ABSTRACT

Introduction The Marshes of the lower Tigris and Euphrates riparian system have attracted substantial attention in recent years, particularly since the fall of Saddam Hussein’s regime in 2003. Persistent and pervasive desiccation of the wetlands and emigration by former inhabitants led to a process labelled as ‘one of the greatest ecological crimes of the 20th century’. In response an international coalition of ecologists, engineers, national governments and non-governmental organizations (NGOs) has formed with the explicit goal of restoring the ecology and culture of the Marshes (Twair 2003). The United Nations has committed to restoration, offering expertise and multiple forms of capital, while Iraq has formed bilateral restoration ties with Canada, Ireland, Italy and Japan. Restoration of the Marshes, in sum, has become a project of global interest. This chapter critically interrogates the emerging process to restore the Marshes. It pays particular attention to the interrelated concepts of ‘destruction’ and ‘restoration’. Specifically, the chapter seeks to understand how certain oversimplified narratives of destruction legitimize intervention in the shape of restoration. A better understanding of how environmental change is conceptualized, how such understandings as well as the direction of restoration are shaped by the security concerns of regional and international powers, and how the communities that depend on the water resources that feed and comprise the Marshes will be affected have relevance beyond the Iraqi context.

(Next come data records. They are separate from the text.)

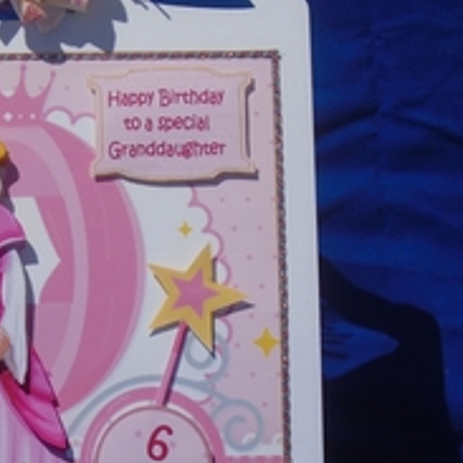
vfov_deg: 11.8
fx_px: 2240
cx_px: 38
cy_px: 244
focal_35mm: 148
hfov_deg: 11.7
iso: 100
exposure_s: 1/250
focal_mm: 12
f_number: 13.8
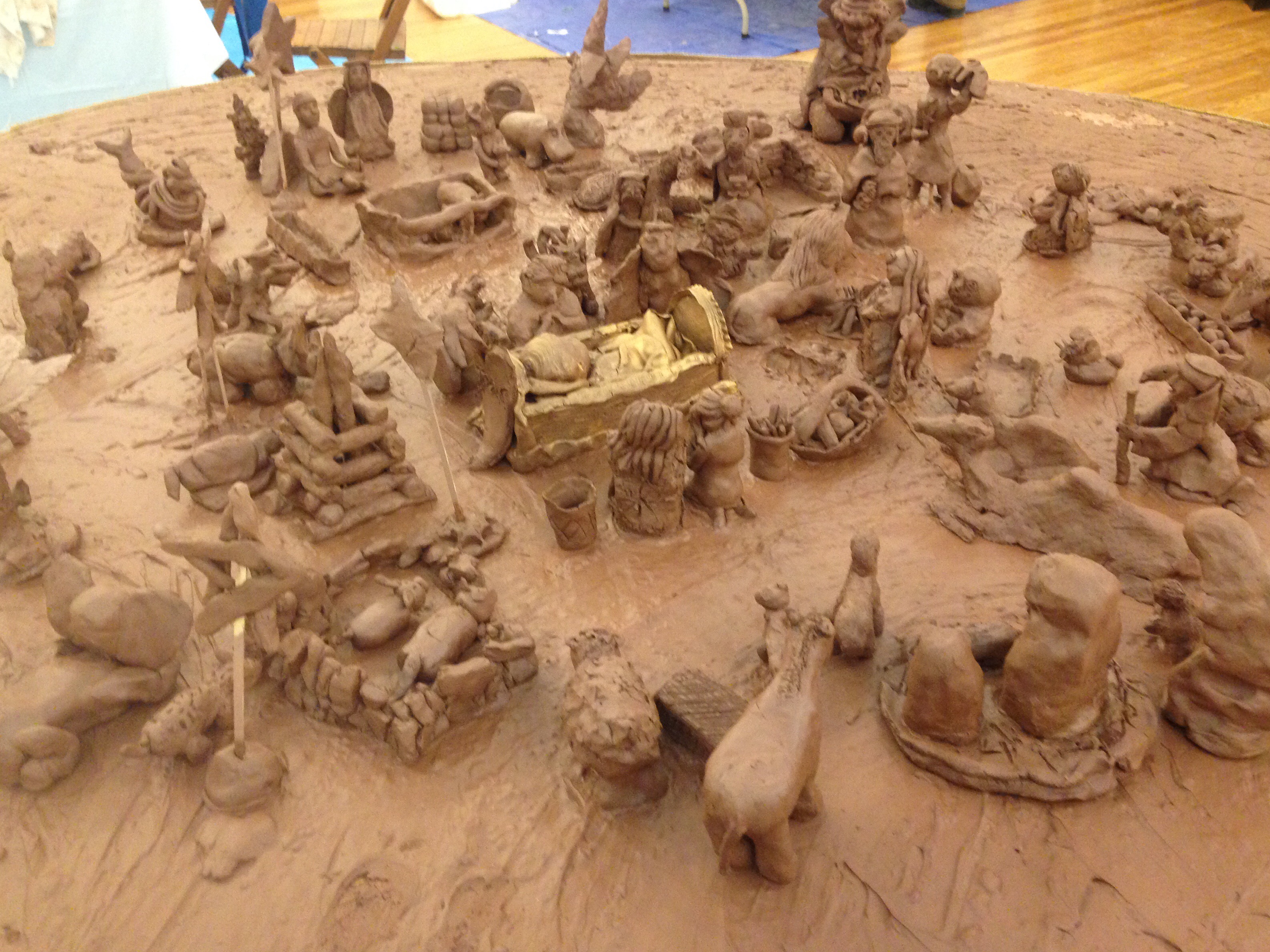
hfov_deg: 54.0
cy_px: 465
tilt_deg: -33.5
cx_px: 647
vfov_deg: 41.8
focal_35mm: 34
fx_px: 1247
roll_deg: +0.5
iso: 320
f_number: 2.4
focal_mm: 4.12
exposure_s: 1/20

Specifically, the chapter seeks to engage with three areas of academic and policy debates in environmental security, sustainable rural development and water scarcity. First, the chapter demonstrates how the larger geopolitical climate in the Middle East has set the tone and direction of the restoration efforts of the Marshes. While it is not entirely possible to claim that the Marshes had not been an object of international interest before the recent occupation of Iraq by US-led forces (Adriansen 2004), it is evident that the designs of the United States on Iraq and the larger area were directly related the emergence of restoration as a legitimate policy goal. Directly following from this point, the second and arguably the most significant contribution the chapter makes concerns the politicization of the project of restoration. In so doing, it is argued that restoration, defined

as ‘returning the system to a close approximation of the predisturbance ecosystem’ (NRC 1992: 293), is inherently political, guided by selective interpretations of past ecological characteristics and various political, economic and geographical processes that resulted in environmental change. The constellation of actors that came together to design and execute the project have adapted an approach that is redolent with the discourse of ‘liberation’. Thus the attempt to create ‘New Eden’ (Iraq 2006) as the leading organization involved in the project is called can be accurately understood not merely as a scientific undertaking but as part of ongoing political economic transition in the Middle East. Lessons learned from the Marshes will have resonance for the ongoing efforts in Central Asia for the restoration of the Aral Sea (Weinthal 2002). Much like the Marshes, the Aral Sea has become an international emblem of brazen policies that wreaked havoc on a precious ecosystem on which many based their livelihoods (see also Chapters 5, 9 and 12, this volume). Third, the interrelation between the changing waterscape of the Marshes and agricultural development can help broaden the study of agrarian development in reclaimed or restored landscapes, which remains surprisingly weak. A number of developmental states are currently manipulating arid landscapes with a view to opening them up for intensive agriculture, such as the ‘Great Valley Development Project’ in Egypt, the ‘Southeastern Anatolia Project’ in Turkey and the ‘Develop the Great Northwest’ programme in China (Nielsen and Adriansen 2005; Çarkoğlu and Eder 2005; Becquelin 2000; Spoor and Shi 2008). The discussion of how ecosystem transformation is a profoundly complex process with far-reaching political, economic, social and cultural implications is of direct relevance to these ongoing attempts at reclamation as well.